_BRIEF 1:_
In the rows below, could you revise the lines starting at the one that contains "The most common construction" and ending at the one that contains "Other techniques such" by replacing "vacuum infusion" with "resin infusion", leaving everything else unchanged and returning only those lines?

╭─ PAGE EXTRACT

Examples of the Various Styles, Drawn from the Teachers of the Church, Especially Ambrose and Cyprian
48 Ambrose also uses the temperate and ornamented style when he is holding up before virgins who have made their profession a model for their imitation, and says: “She was a virgin not in body only, but also in mind; not mingling the purity of her affection with any dross of hypocrisy; serious in speech; prudent in disposition; sparing of words; delighting in study; not placing her confidence in uncertain riches, but in the prayer of the poor; diligent in labor; reverent in word; accustomed to look to God, not man, as the guide of her conscience; injuring no one, wishing well to all; dutiful to her elders, not envious of her equals; avoiding boastfulness, following reason, loving virtue. When did she wound her parents even by a look? When did she quarrel with her neighbors? When did she spurn the humble, laugh at the weak, or shun the indigent? She is accustomed to visit only those haunts of men that pity would not blush for, nor modesty pass by. There is nothing haughty in her eyes, nothing bold in her words, nothing wanton in her gestures: her bearing is not voluptuous, nor her gait too free, nor her voice petulant; so that her outward appearance is an image of her mind, and a picture of purity. For a good house ought to be known for such at the very thres hold, and show at the very entrance that there is no dark recess within, as the light of a lamp set inside sheds its radiance on the outside. Why need I detail her sparingness in food, her superabundance in duty,— the one falling beneath the demands of nature, the other rising above its powers? The latter has no intervals of intermission, the former doubles the days by fasting; and when the desire for refreshment does arise, it is satisfied with food such as will support life, but not minister to appetite.” Now I have cited these latter passages as examples of the temperate style, because their purpose is not to induce those who have not yet devoted themselves to take the vows of virginity, but to show of what character those who have taken vows ought to be. To prevail on any one to take a step of such a nature and of so great importance, requires that the mind should be excited and set on fire by the majestic style. Cyprian the martyr, however, did not write about the duty of taking up the profession of virginity, but about the dress and deportment of virgins. Yet that great bishop urges them to their duty even in these respects by the power of a majestic eloquence.
49. But I shall select examples of the majestic style from their treatment of a subject which both of them have touched. Both have denounced the women who color, or rather discolor, their faces with paint. And the first, in dealing with this topic, says: “Suppose a painter should depict in colors that rival nature's the features and form and complexion of some man, and that, when the portrait had been finished with consummate art, another painter should put his hand over it, as if to improve by his superior skill the painting already completed; surely the first artist would feel deeply insulted, and his indignation would be justly roused. Do you, then, think that you will carry off with impunity so audacious an act of wickedness, such an insult to God the great artificer? For, granting that you are not immodest in your behavior towards men, and that you are not polluted in mind by these meretricious deceits, yet, in corrupting and violating what is God's, you prove yourself worse than an adulteress. The fact that you consider yourself adorned and beautified by such arts is an impeachment of God's handiwork, and a violation of truth. Listen to the warning voice of the apostle: 'Purge out the old leaven, that you may be a new lump, as you are unleavened. For even Christ our Passover is sacrificed for us: therefore let us keep the feast, not with old leaven, neither with the leaven of malice and wickedness; but with the unleavened bread of sincerity and truth.' Now can sincerity and truth continue to exist when what is sincere is polluted, and what is true is changed by meretricious coloring and the deceptions of quackery into a lie? Your Lord says, 'You can not make one hair white or black;' and do you wish to have greater power so as to bring to nought the words of your Lord? With rash and sacrilegious hand you would fain change the color of your hair: I would that, with a prophetic look to the future, you should dye it the color of flame.” It would be too long to quote all that follows.

╰─

_BRIEF 2:_
Could you carry on the passage on the styles of Ambrose and Cyprian from where it stops?

╭─ EXTRACTED ENTRIES

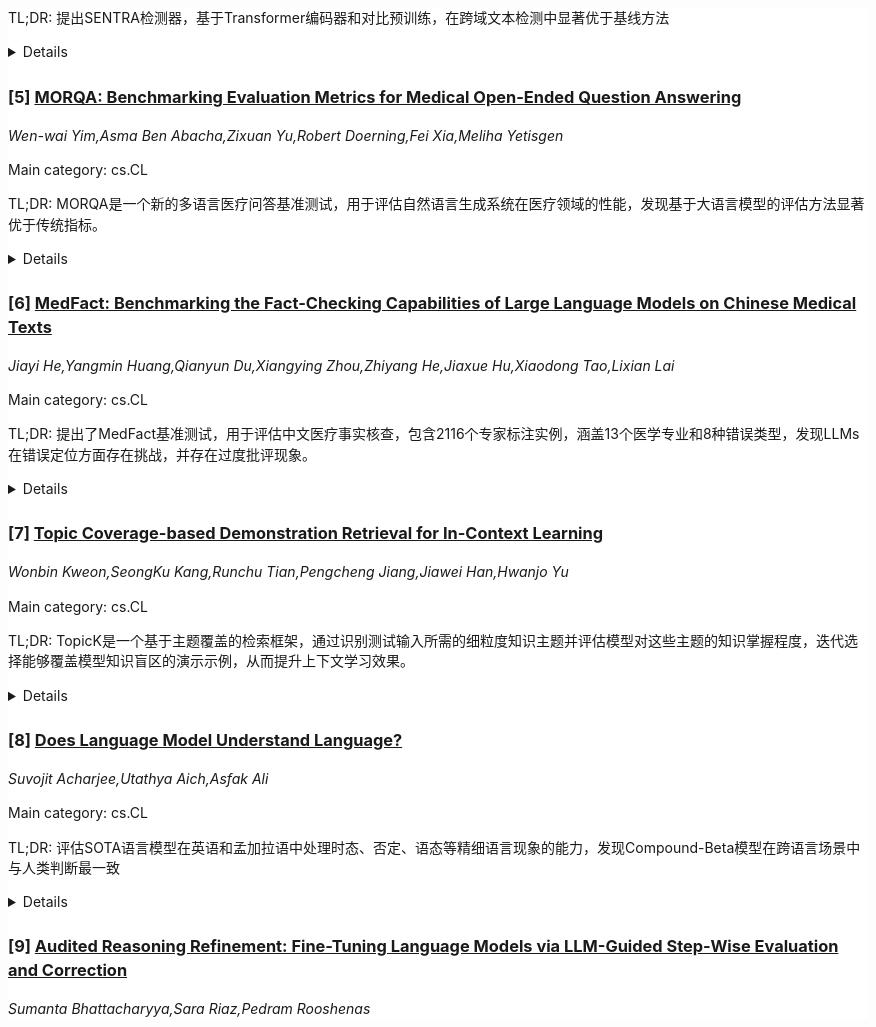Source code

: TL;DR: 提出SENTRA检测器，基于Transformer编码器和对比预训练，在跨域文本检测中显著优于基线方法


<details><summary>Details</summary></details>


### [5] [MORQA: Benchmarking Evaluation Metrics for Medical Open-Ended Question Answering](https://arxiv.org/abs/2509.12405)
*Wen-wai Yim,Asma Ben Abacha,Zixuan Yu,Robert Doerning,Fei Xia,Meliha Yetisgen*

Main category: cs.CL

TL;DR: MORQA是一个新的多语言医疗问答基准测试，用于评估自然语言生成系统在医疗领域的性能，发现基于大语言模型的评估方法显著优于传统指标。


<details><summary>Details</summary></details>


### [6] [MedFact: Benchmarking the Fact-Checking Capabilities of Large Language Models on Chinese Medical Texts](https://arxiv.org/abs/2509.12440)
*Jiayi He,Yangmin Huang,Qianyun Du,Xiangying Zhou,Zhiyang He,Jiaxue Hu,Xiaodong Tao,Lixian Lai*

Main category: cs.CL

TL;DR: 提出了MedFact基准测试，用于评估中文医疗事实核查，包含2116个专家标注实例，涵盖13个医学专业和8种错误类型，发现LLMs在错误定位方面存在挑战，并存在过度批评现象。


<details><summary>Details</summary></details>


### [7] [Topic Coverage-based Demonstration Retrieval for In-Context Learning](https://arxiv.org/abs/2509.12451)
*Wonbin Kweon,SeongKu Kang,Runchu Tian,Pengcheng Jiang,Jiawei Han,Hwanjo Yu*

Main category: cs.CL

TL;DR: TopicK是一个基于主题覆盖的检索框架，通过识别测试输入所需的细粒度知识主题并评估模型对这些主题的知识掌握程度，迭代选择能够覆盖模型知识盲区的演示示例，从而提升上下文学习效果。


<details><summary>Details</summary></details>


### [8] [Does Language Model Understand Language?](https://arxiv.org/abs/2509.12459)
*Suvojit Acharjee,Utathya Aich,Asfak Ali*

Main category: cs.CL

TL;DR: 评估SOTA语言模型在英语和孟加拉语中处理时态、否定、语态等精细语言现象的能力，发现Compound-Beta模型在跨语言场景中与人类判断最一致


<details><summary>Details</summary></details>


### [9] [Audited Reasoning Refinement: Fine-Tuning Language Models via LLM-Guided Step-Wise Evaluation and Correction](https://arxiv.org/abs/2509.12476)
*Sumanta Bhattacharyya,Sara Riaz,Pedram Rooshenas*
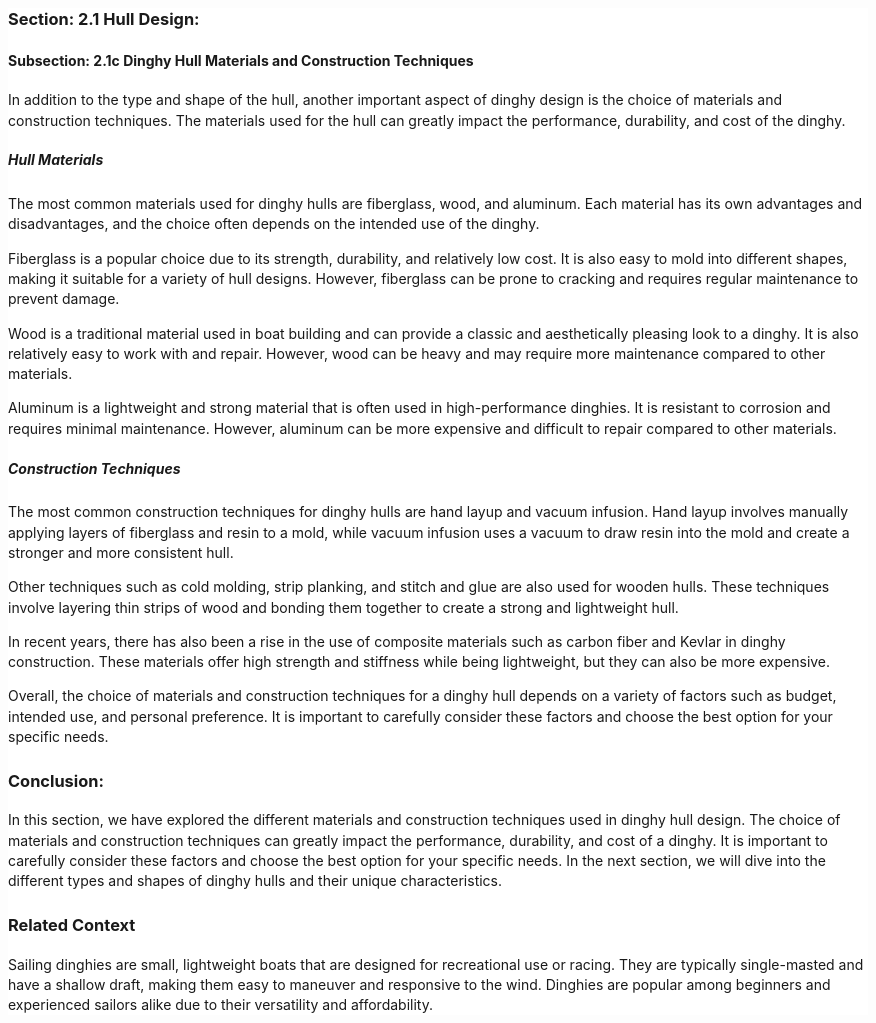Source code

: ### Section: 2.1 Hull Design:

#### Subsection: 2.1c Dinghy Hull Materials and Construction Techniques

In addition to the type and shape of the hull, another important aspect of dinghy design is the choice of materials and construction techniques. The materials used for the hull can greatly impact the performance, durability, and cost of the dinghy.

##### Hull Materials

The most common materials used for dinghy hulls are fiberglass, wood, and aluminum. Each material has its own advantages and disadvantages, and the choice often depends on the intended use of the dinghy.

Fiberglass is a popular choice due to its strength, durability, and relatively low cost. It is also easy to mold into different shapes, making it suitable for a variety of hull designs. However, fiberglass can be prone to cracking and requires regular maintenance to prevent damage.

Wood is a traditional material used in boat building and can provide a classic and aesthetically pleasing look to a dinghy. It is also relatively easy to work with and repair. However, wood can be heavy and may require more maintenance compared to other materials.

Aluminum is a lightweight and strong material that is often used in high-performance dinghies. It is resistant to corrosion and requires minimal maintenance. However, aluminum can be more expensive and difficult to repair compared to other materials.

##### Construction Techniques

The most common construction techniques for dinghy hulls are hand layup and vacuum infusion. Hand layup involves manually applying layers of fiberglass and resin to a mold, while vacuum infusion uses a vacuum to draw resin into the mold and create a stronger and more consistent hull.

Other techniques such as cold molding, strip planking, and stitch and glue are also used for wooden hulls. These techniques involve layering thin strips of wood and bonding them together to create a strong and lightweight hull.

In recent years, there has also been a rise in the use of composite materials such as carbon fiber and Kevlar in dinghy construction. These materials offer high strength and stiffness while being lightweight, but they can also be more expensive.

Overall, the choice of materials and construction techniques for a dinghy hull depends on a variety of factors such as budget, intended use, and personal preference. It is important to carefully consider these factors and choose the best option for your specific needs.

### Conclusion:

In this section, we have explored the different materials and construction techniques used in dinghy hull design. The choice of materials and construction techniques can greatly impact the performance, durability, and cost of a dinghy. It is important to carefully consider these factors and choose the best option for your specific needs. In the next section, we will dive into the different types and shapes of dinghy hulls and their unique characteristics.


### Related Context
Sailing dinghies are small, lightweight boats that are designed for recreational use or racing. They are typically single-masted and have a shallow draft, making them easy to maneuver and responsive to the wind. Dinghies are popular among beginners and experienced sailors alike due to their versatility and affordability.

╰─

_RESPONSE BOX 1:_
The most common construction techniques for dinghy hulls are hand layup and resin infusion. Hand layup involves manually applying layers of fiberglass and resin to a mold, while resin infusion uses a vacuum to draw resin into the mold and create a stronger and more consistent hull.

Other techniques such as cold molding, strip planking, and stitch and glue are also used for wooden hulls. These techniques involve layering thin strips of wood and bonding them together to create a strong and lightweight hull.

_RESPONSE BOX 2:_
50. Ambrose again, inveighing against such practices, says: “Hence arise these incentives to vice, that women, in their fear that they may not prove attractive to men, paint their faces with carefully-chosen colors, and then from stains on their features go on to stains on their chastity. What folly it is to change the features of nature into those of painting, and from fear of incurring their husband's disapproval, to proclaim openly that they have incurred their own! For the woman who desires to alter her natural appearance pronounces condemnation on herself; and her eager endeavors to please another prove that she has first been displeasing to herself. And what testimony to your ugliness can we find, O woman, that is more unquestionable than your own, when you are afraid to show yourself? If you are comely why do you hide your comeliness? If you are plain, why do you lyingly pretend to be beautiful, when you can not enjoy the pleasure of the lie either in your own consciousness or in that of another? For he loves another woman, you desire to please another man; and you are angry if he love another, though he is taught adultery in you. You are the evil promptress of your own injury. For even the woman who has been the victim of a pander shrinks from acting the pander's part, and though she be vile, it is herself she sins against and not another. The crime of adultery is almost more tolerable than yours; for adultery tampers with modesty, but you with nature.” It is sufficiently clear, I think, that this eloquence calls passionately upon women to avoid tampering with their appearance by deceitful arts, and to cultivate modesty and fear. Accordingly, we notice that the style is neither subdued nor temperate, but majestic throughout. Now in these two authors whom I have selected as specimens of the rest, and in other ecclesiastical writers who both speak the truth and speak it well—speak it, that is, judiciously, pointedly, and with beauty and power of expression—many examples may be found of the three styles of speech, scattered through their various writings and discourses; and the diligent student may by assiduous reading, intermingled with practice on his own part, become thoroughly imbued with them all.